While this seems like an easy threshold to satisfy as anytime an individual is separated from his or her family each party experiences extreme hardship, a clear and consistent understanding of what constitutes extreme hardship has never been established.  USCIS’s recently released extreme hardship guidance will hopefully clarify how USCIS will make extreme hardship determinations by consolidating previous USCIS guidelines, Federal Court and B.I.A. decisions  into a helpful and concise guideline.

 

Although the USCIS extreme hardship Draft Guidance Memo has not been formally finalized here are a few takeaways:

First, it clarifies that extreme hardship does not require a single showing of hardship alone.  Instead, all factors establishing the hardship must be aggregated together and not viewed in isolation.

Second, it proposes that hardship to non-qualifying relatives may also be considered under the perspective that the extreme hardship to the non-qualifying relative would be considered in the context of the hardship caused to the qualifying relative.

Third, it lists a number of factors regarding the qualifying relative that will strongly support a favorable showing of extreme hardship such as whether the qualifying relative is an asylee or refugee; has a US government-recognized disability; would face substantial disruption to childcare caused by the separation; is on active military duty; and if the Department of State has issued travel warnings for the applicant’s home country.

Fourth, once the applicant initially proves that it is reasonably foreseeable that the qualifying relative would relocate abroad the applicant can then show that the extreme hardship standard has been met by establishing that relocation would cause extreme hardship rather than establishing that relocation and separation would cause extreme hardship.  As the current standard stands the applicant must show extreme hardship to the qualifying relative due to separation if the applicant is removed from the United States and due to relocation if the qualifying relative is forced to reside with the applicant in his or her home country.

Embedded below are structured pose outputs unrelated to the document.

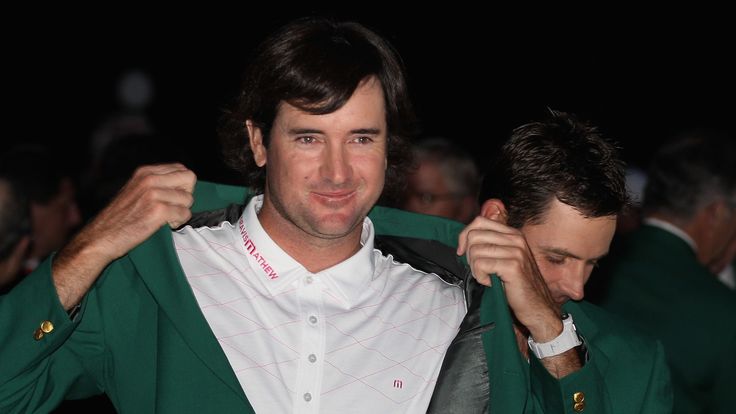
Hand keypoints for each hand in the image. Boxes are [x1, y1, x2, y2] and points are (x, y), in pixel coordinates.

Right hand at [52, 164, 195, 308]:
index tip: (172, 197)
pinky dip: (178, 222)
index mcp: (145, 172)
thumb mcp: (135, 190)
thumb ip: (155, 182)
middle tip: (174, 207)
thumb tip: (182, 183)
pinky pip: (184, 214)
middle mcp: (149, 179)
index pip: (181, 169)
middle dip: (186, 195)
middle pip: (189, 178)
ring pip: (188, 199)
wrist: (101, 237)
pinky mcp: (158, 211)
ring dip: (181, 211)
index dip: (182, 185)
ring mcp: (153, 194)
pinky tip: (165, 225)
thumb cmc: (120, 218)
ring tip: (166, 218)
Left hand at [457, 211, 561, 341]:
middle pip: (474, 235)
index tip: (462, 252)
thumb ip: (489, 245)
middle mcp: (516, 239)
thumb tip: (464, 239)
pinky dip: (480, 277)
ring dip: (475, 268)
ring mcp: (516, 251)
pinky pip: (481, 264)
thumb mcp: (503, 259)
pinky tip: (491, 283)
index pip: (479, 222)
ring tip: (487, 277)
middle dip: (469, 255)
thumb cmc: (516, 285)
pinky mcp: (513, 266)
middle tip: (478, 269)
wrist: (537, 306)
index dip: (465, 236)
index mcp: (513, 234)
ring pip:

Lastly, it may refer to a presumption under which specific instances if met may automatically be presumed that the extreme hardship standard has been met.  This would help to make adjudications of extreme hardship more consistent.  While this is currently not directly within the Draft Guidance Memo, a number of comments have been made during the comment period requesting that presumptions be included in the new guidelines.  Again, the comment period ends on November 23, 2015.